> [WHAT YOU WILL DO] Look through the data below and return each line where "CrtYd" appears.

(Entries taken from a collection)
○ ○ ○
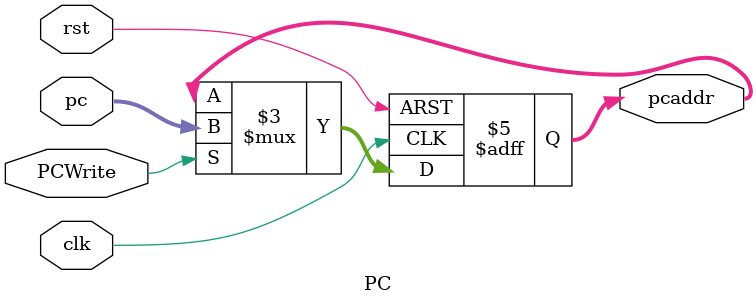
<source format=v>
`timescale 1ns / 1ps


module PC(
    input PCWrite,
    input clk,
    input rst,
    input [31:0]pc,
    output reg [31:0]pcaddr
);
    always@(posedge clk or posedge rst) begin
        if(rst)
            pcaddr <= 32'b0;
        else if(PCWrite == 1)
            pcaddr <= pc;
    end
endmodule

</source>
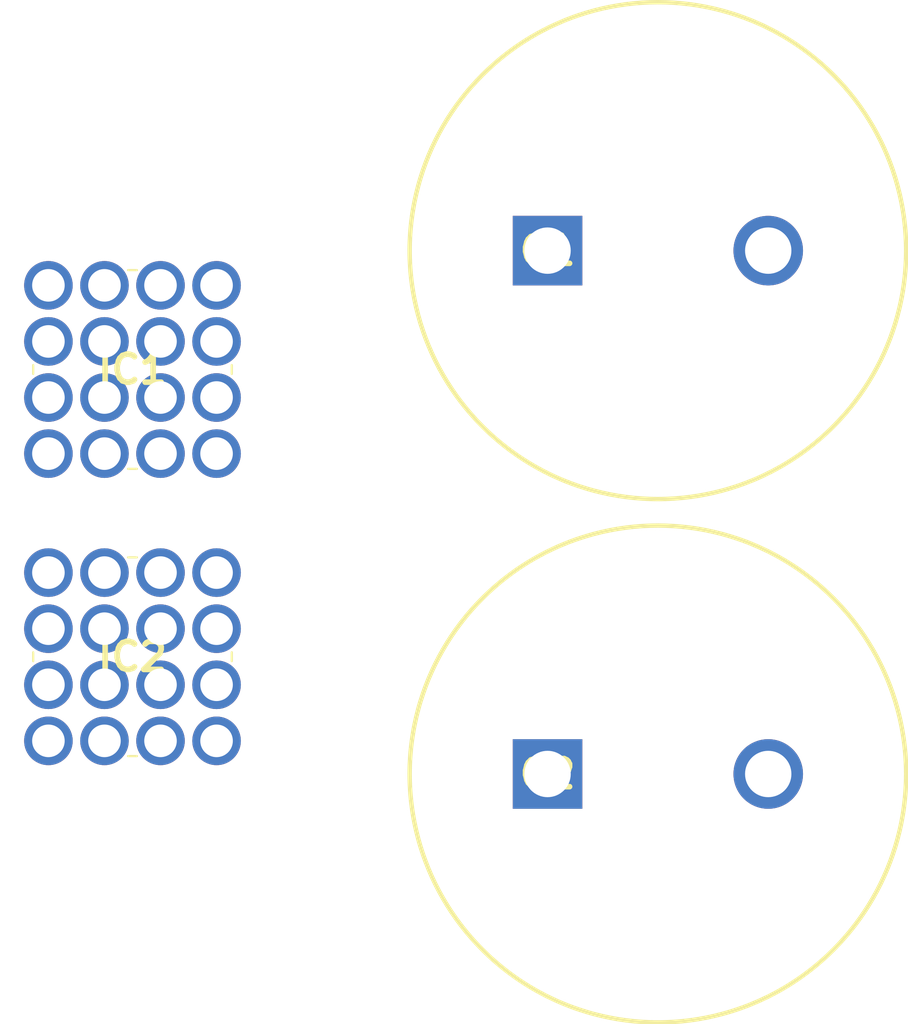
<source format=kicad_pcb>
(kicad_pcb
	(version 20240108)
	(generator "pcbnew")
	(generator_version "8.0")
	(general
		(thickness 1.6)
		(legacy_teardrops no)
	)
	(paper "A4")
	(layers
		(0 "F.Cu" signal)
		(31 "B.Cu" signal)
		(32 "B.Adhes" user "B.Adhesive")
		(33 "F.Adhes" user "F.Adhesive")
		(34 "B.Paste" user)
		(35 "F.Paste" user)
		(36 "B.SilkS" user "B.Silkscreen")
		(37 "F.SilkS" user "F.Silkscreen")
		(38 "B.Mask" user)
		(39 "F.Mask" user)
		(40 "Dwgs.User" user "User.Drawings")
		(41 "Cmts.User" user "User.Comments")
		(42 "Eco1.User" user "User.Eco1")
		(43 "Eco2.User" user "User.Eco2")
		(44 "Edge.Cuts" user)
		(45 "Margin" user)
		(46 "B.CrtYd" user "B.Courtyard")
		(47 "F.CrtYd" user "F.Courtyard")
		(48 "B.Fab" user)
		(49 "F.Fab" user)
		(50 "User.1" user)
		(51 "User.2" user)
		(52 "User.3" user)
		(53 "User.4" user)
		(54 "User.5" user)
		(55 "User.6" user)
		(56 "User.7" user)
		(57 "User.8" user)
		(58 "User.9" user)
	)
	(setup
		(pad_to_mask_clearance 0)
		(allow_soldermask_bridges_in_footprints no)
		(pcbplotparams
			(layerselection 0x00010fc_ffffffff)
			(plot_on_all_layers_selection 0x0000000_00000000)
			(disableapertmacros no)
			(usegerberextensions no)
			(usegerberattributes yes)
			(usegerberadvancedattributes yes)
			(creategerberjobfile yes)
			(dashed_line_dash_ratio 12.000000)
			(dashed_line_gap_ratio 3.000000)
			(svgprecision 4)
			(plotframeref no)
			(viasonmask no)
			(mode 1)
			(useauxorigin no)
			(hpglpennumber 1)
			(hpglpenspeed 20)
			(hpglpendiameter 15.000000)
			(pdf_front_fp_property_popups yes)
			(pdf_back_fp_property_popups yes)
			(dxfpolygonmode yes)
			(dxfimperialunits yes)
			(dxfusepcbnewfont yes)
			(psnegative no)
			(psa4output no)
			(plotreference yes)
			(plotvalue yes)
			(plotfptext yes)
			(plotinvisibletext no)
			(sketchpadsonfab no)
			(subtractmaskfromsilk no)
			(outputformat 1)
			(mirror no)
			(drillshape 1)
			(scaleselection 1)
			(outputdirectory "")
		)
	)
	(net 0 "")
	(net 1 "Net-(C1-+)")
	(net 2 "Net-(C1--)")
	(footprint "InputCap:CAPPRD1000W190D2250H3700" (layer "F.Cu") (at 52.5 54.5))
	(footprint "InputCap:CAPPRD1000W190D2250H3700" (layer "F.Cu") (at 52.5 30.8))
	(footprint "InOutConn:7461383" (layer "F.Cu") (at 29.88 39.992))
	(footprint "InOutConn:7461383" (layer "F.Cu") (at 29.88 53))
)

</source>
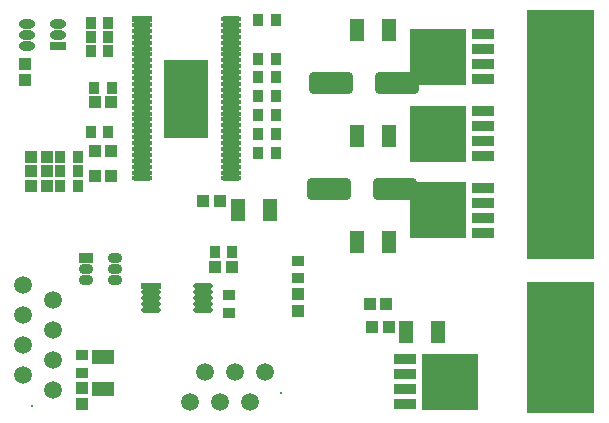
<source format=gts>
G04 Layer_Color=8388736*
%FSLAX24Y24*%
%MOIN*%
G70*
G01*
G75*
%ADD51R,0.0512X0.0748*%
%ADD52O,0.0650X0.0197*%
%ADD53R,0.0650X0.0197*%
%ADD54R,0.0551X0.0315*%
%ADD55O,0.0551X0.0315*%
%ADD56R,0.0394X0.0433*%
%ADD57R,0.1496X0.2598*%
%ADD58R,0.0689X0.0197*%
%ADD59O,0.0689X0.0197*%
G04:AMPARAMS|DCode=60|XSize=145.7mil|YSize=70.9mil|CornerRadius=11.8mil|HoleSize=0mil|Usage=FLASHONLY|Rotation=0.000|XOffset=0mil|YOffset=0mil|HoleType=Round|Shape=RoundedRectangle|*
%AMROUNDEDRECTD60*
21,1,0.1457,0.0472,0,0,0.0*
21,1,0.1220,0.0709,0,0,0.0*
1,1,0.0236,0.0610,-0.0236*
1,1,0.0236,-0.0610,-0.0236*
1,1,0.0236,-0.0610,0.0236*
1,1,0.0236,0.0610,0.0236*
%
%ADD60ROUNDEDRECTD60*%
%ADD61R,0.0472X0.0354*%
%ADD62O,0.0472X0.0354*%
%ADD63R,0.0354X0.0433*%
%ADD64R,0.0748X0.0512*%
%ADD65R,0.0433X0.0394*%
%ADD66R,0.0433X0.0354*%
%ADD67R,0.1899X0.1859*%
%ADD68R,0.0729X0.0319*%
%ADD69R,0.1732X0.2717*%
%ADD70R,0.1732X0.1929*%
%ADD71C,0.0079*%
%ADD72C,0.0591*%
G36*
X19685Y177D02*
X17441D01*
Y4547D01*
X19685D01*
Y177D01*
D02*
G37*
G36*
Y5295D02*
X17441D01*
Y13602D01*
X19685D01*
Y5295D01*
D02*
G37*
D51*
X7815Y6929D02*
D03*
X8878D02*
D03*
X11791Y5866D02*
D03*
X12854D02*
D03*
X11791Y9409D02*
D03*
X12854D02*
D03*
X11791Y12953D02*
D03*
X12854D02*
D03*
X13406Y2874D02*
D03*
X14468D02*
D03*
D52*
X6654Y4409D02*
D03*
Y4213D02*
D03*
Y4016D02*
D03*
Y3819D02*
D03*
Y3622D02*
D03*
X4921Y3819D02*
D03*
Y3622D02*
D03*
Y4213D02*
D03*
Y4016D02*
D03*
D53*
Y4409D02*
D03*
D54*
X1811Y12402D02*
D03*
D55*
Y12776D02*
D03*
Y13150D02*
D03*
X780Y12402D02*
D03*
Y12776D02*
D03*
Y13150D02*
D03*
D56*
X12205Y3819D02*
D03*
X12756D02*
D03*
X7047Y5039D02*
D03*
X7598D02*
D03*
X906Y8701D02*
D03*
X1457D02*
D03*
X906Y8228D02*
D03*
X1457D02*
D03*
X906Y7756D02*
D03*
X1457D02*
D03*
X6654Y7244D02*
D03*
X7205D02*
D03*
X3031Y10551D02*
D03*
X3583D02*
D03*
X3031Y8898D02*
D03*
X3583D02*
D03*
X3031Y8071D02*
D03*
X3583D02*
D03*
X12283Y3031D02*
D03*
X12835D02*
D03*
D57*
X6083Y10650D02*
D03*
D58*
X4606Y13307D02*
D03*
D59*
Y13110D02*
D03*
Y12913D02*
D03*
Y12717D02*
D03*
Y12520D02*
D03*
Y12323D02*
D03*
Y12126D02*
D03*
Y11929D02*
D03*
Y11732D02*
D03*
Y11535D02*
D03*
Y11339D02*
D03*
Y11142D02*
D03*
Y10945D02*
D03*
Y10748D02*
D03*
Y10551D02*
D03*
Y10354D02*
D03*
Y10157D02*
D03*
Y9961D02*
D03*
Y9764D02*
D03*
Y9567D02*
D03*
Y9370D02*
D03*
Y9173D02*
D03*
Y8976D02*
D03*
Y8780D02*
D03*
Y8583D02*
D03*
Y8386D02*
D03*
Y8189D02*
D03*
Y7992D02*
D03*
X7559Y13307D02*
D03*
Y13110D02*
D03*
Y12913D02*
D03*
Y12717D02*
D03*
Y12520D02*
D03*
Y12323D02*
D03*
Y12126D02*
D03*
Y11929D02*
D03*
Y11732D02*
D03*
Y11535D02*
D03*
Y11339D02*
D03*
Y11142D02*
D03*
Y10945D02*
D03*
Y10748D02*
D03*
Y10551D02*
D03*
Y10354D02*
D03*
Y10157D02*
D03*
Y9961D02*
D03*
Y9764D02*
D03*
Y9567D02*
D03*
Y9370D02*
D03*
Y9173D02*
D03*
Y8976D02*
D03*
Y8780D02*
D03*
Y8583D02*
D03*
Y8386D02*
D03*
Y8189D02*
D03*
Y7992D02*
D03*
D60*
X10827Y7638D02*
D03*
X13031D02*
D03*
X10906Y11181D02*
D03*
X13110D02*
D03*
D61*
X2756Y5354D02*
D03*
D62*
Y4606D02*
D03*
Y4980D02*
D03*
X3701Y4606D02*
D03*
Y4980D02*
D03*
Y5354D02*
D03*
D63*
X8484Y13268D02*
D03*
X9075D02*
D03*
X7028Y5551D02*
D03*
X7618D02*
D03*
X2894Y13189D02*
D03*
X3484D02*
D03*
X2894Y12717D02*
D03*
X3484D02*
D03*
X2894Y9528D02*
D03*
X3484D02*
D03*
X1870Y7756D02*
D03*
X2461D02*
D03*
X1870Y8228D02*
D03*
X2461D02*
D03*
X1870Y8701D02*
D03*
X2461D02*
D03*
X3012Y11024D02*
D03*
X3602D02*
D03*
X8484Y8839D02*
D03*
X9075D02*
D03*
X8484Y9488D02*
D03*
X9075D02*
D03*
X8484Y10118D02*
D03*
X9075D02*
D03*
X8484Y10748D02*
D03*
X9075D02*
D03*
X8484Y11378D02*
D03*
X9075D02*
D03*
X8484Y11969D02*
D03*
X9075D02*
D03*
X3484Y12244D02*
D03*
X2894D02*
D03*
D64*
X3307Y2028D02*
D03*
Y965D02*
D03*
D65*
X9803Y4134D02*
D03*
Y3583D02*
D03*
X2598Y1024D02*
D03*
Y472D02*
D03*
X709Y11811D02*
D03*
Y11260D02*
D03*
D66*
X9803Y5256D02*
D03*
Y4665D02*
D03*
X2598Y2106D02*
D03*
Y1516D02*
D03*
X7520Y4114D02*
D03*
Y3524D02*
D03*
D67*
X14461Y12047D02*
D03*
X14461Y9488D02*
D03*
Y6929D02*
D03*
X14869Y1220D02*
D03*
D68*
X15965Y12797D02*
D03*
Y12297D02*
D03*
Y11797D02*
D03*
Y11297D02*
D03*
X15965Y10238D02*
D03*
Y9738D02*
D03*
Y9238D02*
D03*
Y8738D02*
D03*
Y7679D02*
D03*
Y7179D02*
D03*
Y6679D02*
D03*
Y6179D02*
D03*
X13366Y470D02*
D03*
Y970D02*
D03*
Y1470D02*
D03*
Y1970D02*
D03*
D69*
X18307Y12205D02*
D03*
Y9449D02*
D03*
Y6693D02*
D03*
D70*
Y3543D02*
D03*
Y1181D02*
D03*
D71*
X9252Y827D02*
D03*
X945Y394D02*
D03*
D72*
X6201Y535D02*
D03*
X6701Y1535D02*
D03*
X7201Y535D02*
D03*
X7701Y1535D02*
D03*
X8201Y535D02*
D03*
X8701Y1535D02*
D03*
X654Y4445D02*
D03*
X1654Y3945D02*
D03*
X654Y3445D02*
D03*
X1654Y2945D02*
D03*
X654Y2445D02*
D03*
X1654Y1945D02*
D03*
X654Y1445D02*
D03*
X1654Y945D02*
D03*
M02*

</source>
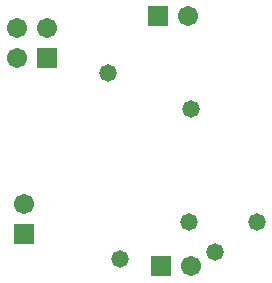
<source format=gbs>
G04 Layer_Color=16711935*
%FSLAX25Y25*%
%MOIN*%
G70*
G01*
G75*
%ADD29C,0.06706*%
%ADD30R,0.06706X0.06706*%
%ADD31R,0.06706X0.06706*%
%ADD32C,0.05800*%
D29*
X342000Y336000D02*
D03*
X397657Y315220D02*
D03*
X339398Y384528D02*
D03*
X349398Y394528D02*
D03*
X339398D02*
D03*
X396713Y398504D02*
D03*
D30*
X342000Y326000D02*
D03*
X349398Y384528D02*
D03*
D31*
X387657Y315220D02*
D03*
X386713Y398504D02*
D03*
D32*
X397500Y367500D02*
D03*
X374000Y317500D02*
D03*
X405500Y320000D02*
D03*
X397000Y330000D02*
D03*
X419500D02*
D03*
X370000Y379500D02*
D03*
M02*

</source>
○ ○ ○
> [SOLUTION]
		(46 "B.CrtYd" user "B.Courtyard")
		(47 "F.CrtYd" user "F.Courtyard")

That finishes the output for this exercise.